Chinese Checkers is a commercial variant of the older Scandinavian game called Halma. In this contest we propose a simplified version in a rectangular chessboard for two players.

Imagine a rectangular chessboard divided into L lines and C columns (usually C smaller than L). In each square (intersection of a line with a column) of that matrix there is a hole to support a piece of the game. The base of the rectangle (bottom) is line 1 and the top is line L; columns are numbered from 1 to C from left to right.

Each player has as starting field (its "home") at the bottom or at the top of the chess-board, and he has P=2*C pieces (different colors for each players) that inserts into the holes of the two first rows of his field (lines 1 and 2 for the first Player, and lines L-1 and L for the second Player). The main goal of each player is to invade the other player's field with his own P pieces, moving just one piece each time. The winner is the player that first reaches the goal.

One piece can be moved from its position to a free hole on the left, on the right, or in front (moving only one step). Or else, it can jump over one other piece (belonging to any one of both players, colors doesn't matter) in a straight line or along a diagonal to the next hole (right, left or in front) if it is free; this jump can continue as many times as it is possible in the same play (if in the new hole it is possible to jump over a piece to another free hole in the neighborhood).

Problem

The aim is to plan just one round for a selected piece of Player 1 (the one that starts at the base of the chess-board), given the position (coordinates of the hole) of the 2*P pieces, at that precise moment of the game.

◆ Data lines ◆

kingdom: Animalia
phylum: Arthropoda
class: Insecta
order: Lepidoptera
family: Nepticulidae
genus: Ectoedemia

◆ Stated goal 1 ◆
Answer these questions from the Chinese Checkers text:
(a) Which older game is Chinese Checkers a commercial variant of?
(b) How many pieces does each player have?
(c) Which line forms the base of the rectangle?
◆ Stated goal 2 ◆
Please copy the Chinese Checkers text between "The aim is to" and "moment of the game.", inclusive, swapping "round" for "move".
The entries are separate material and have no connection to the text on Chinese Checkers.

◆ Written response 1 ◆
(a) Halma, an older Scandinavian game.
(b) P=2*C pieces.
(c) Line 1.

◆ Written response 2 ◆
The aim is to plan just one move for a selected piece of Player 1 (the one that starts at the base of the chess-board), given the position (coordinates of the hole) of the 2*P pieces, at that precise moment of the game.